Over the course of 60 minutes Mains takes her listener on a journey of introspection, revelation, and sultry fancy. Throughout, Mains tends to each song individually allowing every track to stand on its own sentiment and sonic merits.

“They’re all my children, but I love them for different reasons. I gravitate towards the more soulful pieces. The higher the notes the better it feels for me. I love the feeling of singing. Not surprisingly, the higher ranged songs are usually songs deeper in meaning. That’s not just flippant, there’s a greater meaning for me.”

The album has already received attention overseas, as Mains recently toured in the UK.

“The album saw England before it saw Vancouver. I went on tour in England in June. They seem to really like singer song writers, because they received us really well. We had no idea what to expect, but we were asked to perform encores right from our first show.”

Beginning in September, Mains will bring her music to a more local stage, initially with shows across Ontario, then returning to British Columbia. Mains promises a captivating show, both intimate and interactive.

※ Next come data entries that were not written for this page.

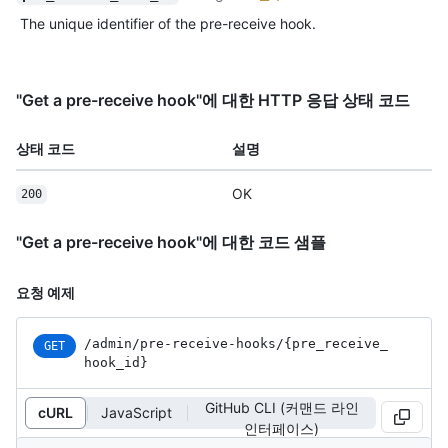
The unique identifier of the pre-receive hook.
"Get a pre-receive hook"에 대한 HTTP 응답 상태 코드
상태 코드
설명
OK
200
"Get a pre-receive hook"에 대한 코드 샘플
요청 예제
/admin
/pre-receive-hooks
/{pre_
receive_
GET
hook_
id}
GitHub CLI (커맨드 라인
cURL
JavaScript
인터페이스)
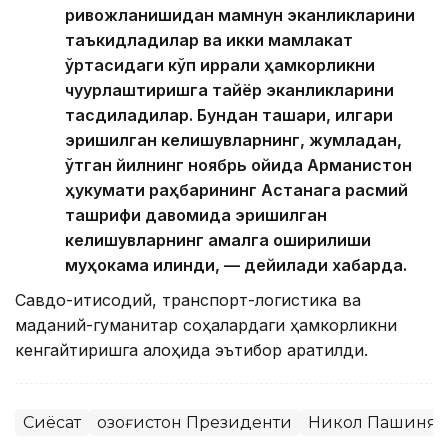
ривожланишидан мамнун эканликларини
таъкидладилар ва икки мамлакат
ўртасидаги кўп қиррали ҳамкорликни
чуқурлаштиришга тайёр эканликларини
тасдиқладилар. Бундан ташқари, илгари
эришилган келишувларнинг, жумладан,
ўтган йилнинг ноябрь ойида Арманистон
ҳукумати раҳбарининг Астанага расмий
ташрифи давомида эришилган
келишувларнинг амалга оширилиши
муҳокама қилинди, — дейилади хабарда.
Савдо-иқтисодий, транспорт-логистика ва
маданий-гуманитар соҳалардаги ҳамкорликни
кенгайтиришга алоҳида эътибор қаратилди.
Сиёсат
Қозоғистон Президенти
Никол Пашинян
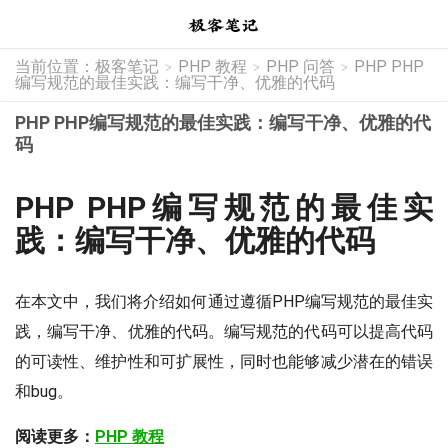
当前位置：
极客笔记
PHP 教程
PHP 问答
PHP PHP
>
>
>
编写规范的最佳实践：编写干净、优雅的代码
PHP PHP编写规范的最佳实践：编写干净、优雅的代
码
PHP PHP编写规范的最佳实
践：编写干净、优雅的代码
在本文中，我们将介绍如何通过遵循PHP编写规范的最佳实
践，编写干净、优雅的代码。编写规范的代码可以提高代码
的可读性、维护性和可扩展性，同时也能够减少潜在的错误
和bug。
阅读更多：
PHP 教程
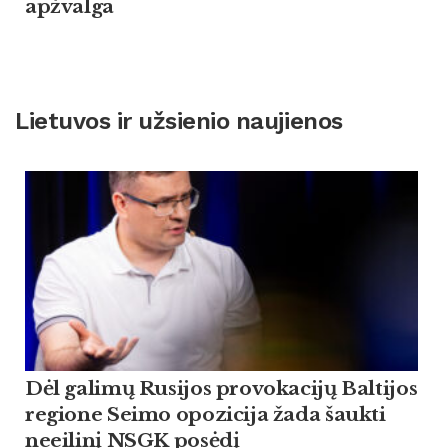
apžvalga
Lietuvos ir užsienio naujienos
Dėl galimų Rusijos provokacijų Baltijos
regione Seimo opozicija žada šaukti
neeilinį NSGK posėdį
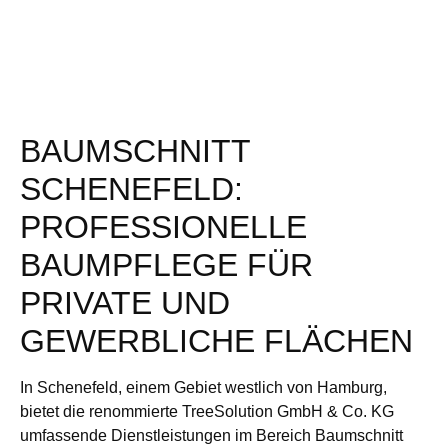
BAUMSCHNITT
SCHENEFELD:
PROFESSIONELLE
BAUMPFLEGE FÜR
PRIVATE UND
GEWERBLICHE FLÄCHEN
In Schenefeld, einem Gebiet westlich von Hamburg,
bietet die renommierte TreeSolution GmbH & Co. KG
umfassende Dienstleistungen im Bereich Baumschnitt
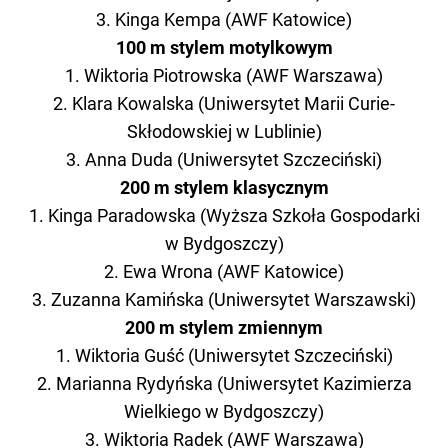
3. Kinga Kempa (AWF Katowice)
100 m stylem motylkowym
1. Wiktoria Piotrowska (AWF Warszawa)
2. Klara Kowalska (Uniwersytet Marii Curie-
Skłodowskiej w Lublinie)
3. Anna Duda (Uniwersytet Szczeciński)
200 m stylem klasycznym
1. Kinga Paradowska (Wyższa Szkoła Gospodarki
w Bydgoszczy)
2. Ewa Wrona (AWF Katowice)
3. Zuzanna Kamińska (Uniwersytet Warszawski)
200 m stylem zmiennym
1. Wiktoria Guść (Uniwersytet Szczeciński)
2. Marianna Rydyńska (Uniwersytet Kazimierza
Wielkiego w Bydgoszczy)
3. Wiktoria Radek (AWF Warszawa)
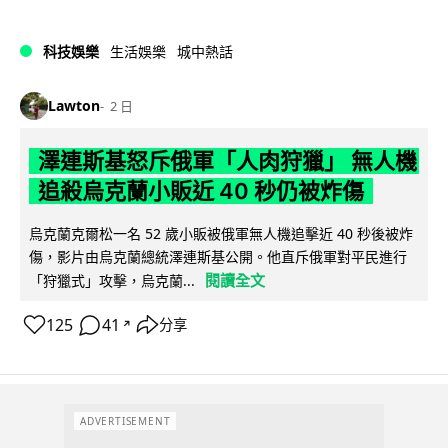
科技娛樂
生活娛樂
城中熱話
Lawton
2 日
澤連斯基怒斥俄軍「人肉狩獵」 無人機
追殺烏克蘭小販近 40 秒仍被炸傷
烏克蘭克爾松一名 52 歲小販被俄軍無人機追擊近 40 秒後被炸
傷，影片由烏克蘭總統澤連斯基公開。他直斥俄軍對平民進行
閱讀全文
「狩獵式」攻擊，烏克蘭...
125
41
分享
↗
ADVERTISEMENT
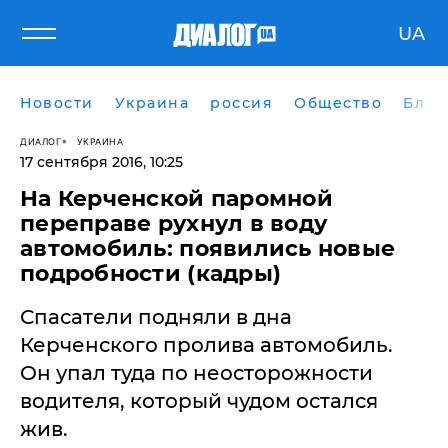
UA
Новости
Украина
россия
Общество
Блог
ДИАЛОГ
УКРАИНА
17 сентября 2016, 10:25
На Керченской паромной
переправе рухнул в воду
автомобиль: появились новые
подробности (кадры)
Спасатели подняли в дна
Керченского пролива автомобиль.
Он упал туда по неосторожности
водителя, который чудом остался
жив.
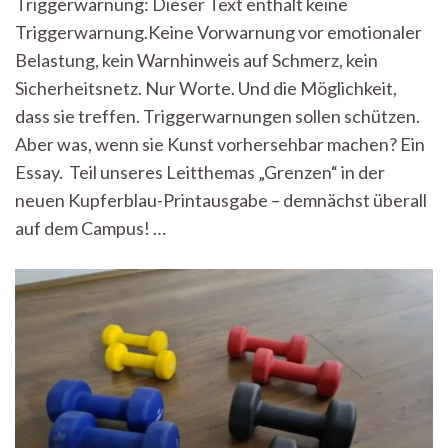
Triggerwarnung: Dieser Text enthält keine
Gefühle:
Triggerwarnung.Keine Vorwarnung vor emotionaler
Was
Triggerwarnungen
Belastung, kein Warnhinweis auf Schmerz, kein
mit
Sicherheitsnetz. Nur Worte. Und die Möglichkeit,
Kunst
machen
dass sie treffen. Triggerwarnungen sollen schützen.
Aber was, wenn sie Kunst vorhersehbar machen? Ein
Essay. Teil unseres Leitthemas „Grenzen“ in der
neuen Kupferblau-Printausgabe – demnächst überall
auf dem Campus! …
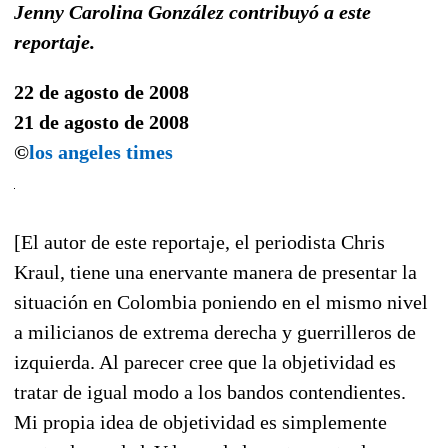
Jenny Carolina González contribuyó a este
reportaje.
22 de agosto de 2008
21 de agosto de 2008
©
los angeles times
[El autor de este reportaje, el periodista Chris
Kraul, tiene una enervante manera de presentar la
situación en Colombia poniendo en el mismo nivel
a milicianos de extrema derecha y guerrilleros de
izquierda. Al parecer cree que la objetividad es
tratar de igual modo a los bandos contendientes.
Mi propia idea de objetividad es simplemente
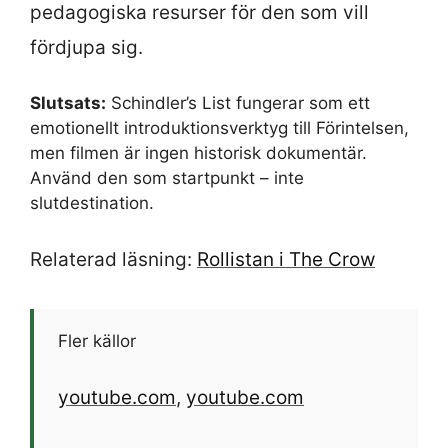
pedagogiska resurser för den som vill
fördjupa sig.
Slutsats:
Schindler’s List fungerar som ett
emotionellt introduktionsverktyg till Förintelsen,
men filmen är ingen historisk dokumentär.
Använd den som startpunkt – inte
slutdestination.
Relaterad läsning:
Rollistan i The Crow
Fler källor
youtube.com
,
youtube.com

“I’m gonna be playing my guitar, with only my lead guitar player accompanying me. I want [the] shows to be more charming and low-key, to showcase my vocals. My vocals are why I step on stage, and why I write songs.”
- Cord Magazine


Love Stupid Love EP-2006
Marnie Mains - 2004
Thin Skin - 2001



When her boyfriend categorically refused to teach her to play guitar, Marnie Mains broke up with him & taught herself. Actually, she stole his guitar first and then broke up with him. She still has it. He’s long gone and she's going world wide. Now available in Japan, MM's music is on the move.

Marnie’s stomping ground is the human condition and it should come as no surprise that she is adamantly honest, a little ironic and certainly complex. And while her music is angelic, soft and captivating, Marnie’s lyrics are not so anodyne. They’re witty, thought provoking and true, and she is certainly no stranger to the double-entendre

Having attracted audiences from London, England to Las Vegas, Nevada, Mexico and Japan, Marnie has toured predominantly alone with that pilfered guitar. Gracing stages such as the Opera House, the El Macombo, Healey's and the Reverb, she’s been tearing it up in the Canadian music scene. Tokyo's new sweetheart, this blue-eyed songstress can be seen and heard with her latest release hot off the press in Tokyo.

Opening up for acts including Swollen Members, Alexisonfire, Glass Tiger, Missy Higggins, Meaghan Smith, the Daughters, and the Corb Lund Band, this native Vancouverite has also enjoyed national television exposure on CBC's Music Dream, where she beat out 1000 other applicants to secure the time slot. Recently recording with talent from the Mars Volta, she has been an entire choir of vocals behind Devon Townsend and Strapping Young Lad. Her latest EP she independently produced with Daniel Powter's producer, Jeff Dawson.

Marnie recently came back from Las Vegas where she played The Palapa Lounge at the Palms, The Joint at The Hard Rock Hotel & Brendan's Pub at The Orleans. At The Joint, swishy industry types fell for her like the rest of us. Justin Timberlake's producer called her "mesmerizing", "profound" and a "beautiful singer". We already knew that though, didn’t we?